There is no cure for COPD. However, treatments can help with symptoms, slow the progress of the disease, and improve your ability to stay active. There are also treatments to prevent or treat complications of the disease. Treatments include
- Lifestyle changes, such as
- Quitting smoking if you are a smoker. This is the most important step you can take to treat COPD.
- Avoiding secondhand smoke and places where you might breathe in other lung irritants
- Ask your health care provider for an eating plan that will meet your nutritional needs. Also ask about how much physical activity you can do. Physical activity can strengthen the muscles that help you breathe and improve your overall wellness.
- Medicines, such as
- Bronchodilators, which relax the muscles around your airways. This helps open your airways and makes breathing easier. Most bronchodilators are taken through an inhaler. In more severe cases, the inhaler may also contain steroids to reduce inflammation.

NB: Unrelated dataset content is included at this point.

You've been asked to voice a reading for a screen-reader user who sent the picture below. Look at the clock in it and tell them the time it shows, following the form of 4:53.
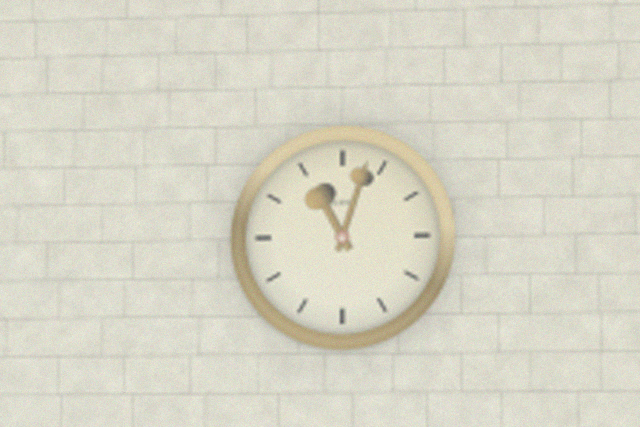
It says 11:03
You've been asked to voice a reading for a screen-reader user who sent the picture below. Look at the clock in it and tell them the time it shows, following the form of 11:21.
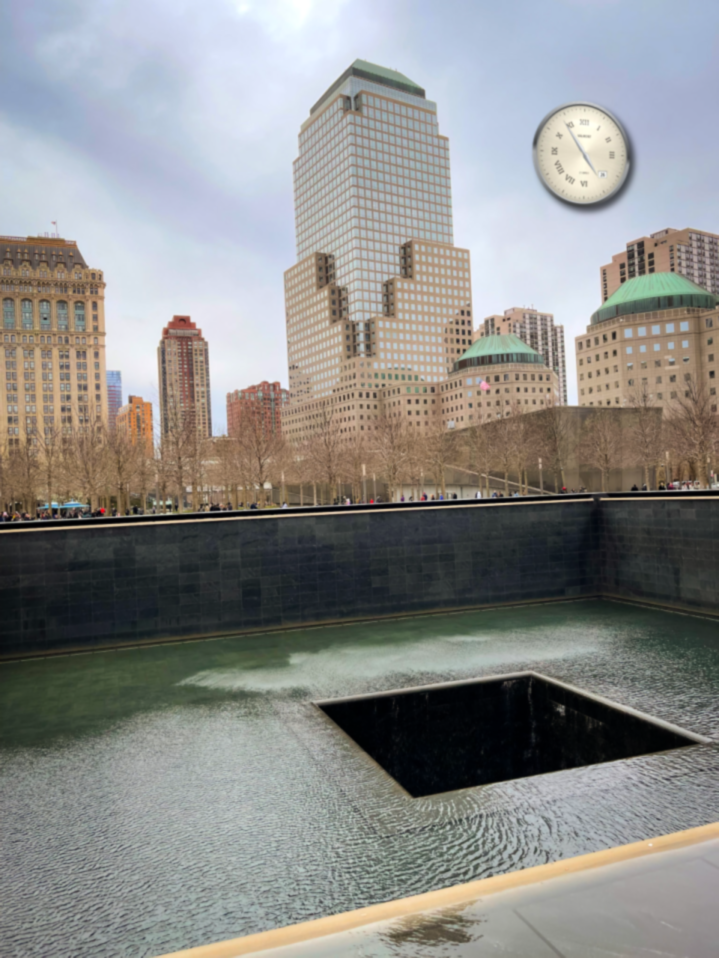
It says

- Vaccines for the flu and pneumococcal pneumonia, since people with COPD are at higher risk for serious problems from these diseases
- Antibiotics if you get a bacterial or viral lung infection
- Oxygen therapy, if you have severe COPD and low levels of oxygen in your blood. Oxygen therapy can help you breathe better. You may need extra oxygen all the time or only at certain times.
- Pulmonary rehabilitation, which is a program that helps improve the well-being of people who have chronic breathing problems. It may include
- An exercise program
- Disease management training
- Nutritional counseling
- Psychological counseling
- Surgery, usually as a last resort for people who have severe symptoms that have not gotten better with medicines:
- For COPD that is mainly related to emphysema, there are surgeries that
- Remove damaged lung tissue
- Remove large air spaces (bullae) that can form when air sacs are destroyed. The bullae can interfere with breathing.
- For severe COPD, some people may need lung transplant
- For COPD that is mainly related to emphysema, there are surgeries that
If you have COPD, it's important to know when and where to get help for your symptoms. You should get emergency care if you have severe symptoms, such as trouble catching your breath or talking. Call your health care provider if your symptoms are getting worse or if you have signs of an infection, such as a fever.
Can COPD (chronic obstructive pulmonary disease) be prevented?
Since smoking causes most cases of COPD, the best way to prevent it is to not smoke. It's also important to try to avoid lung irritants such as secondhand smoke, air pollution, chemical fumes, and dusts.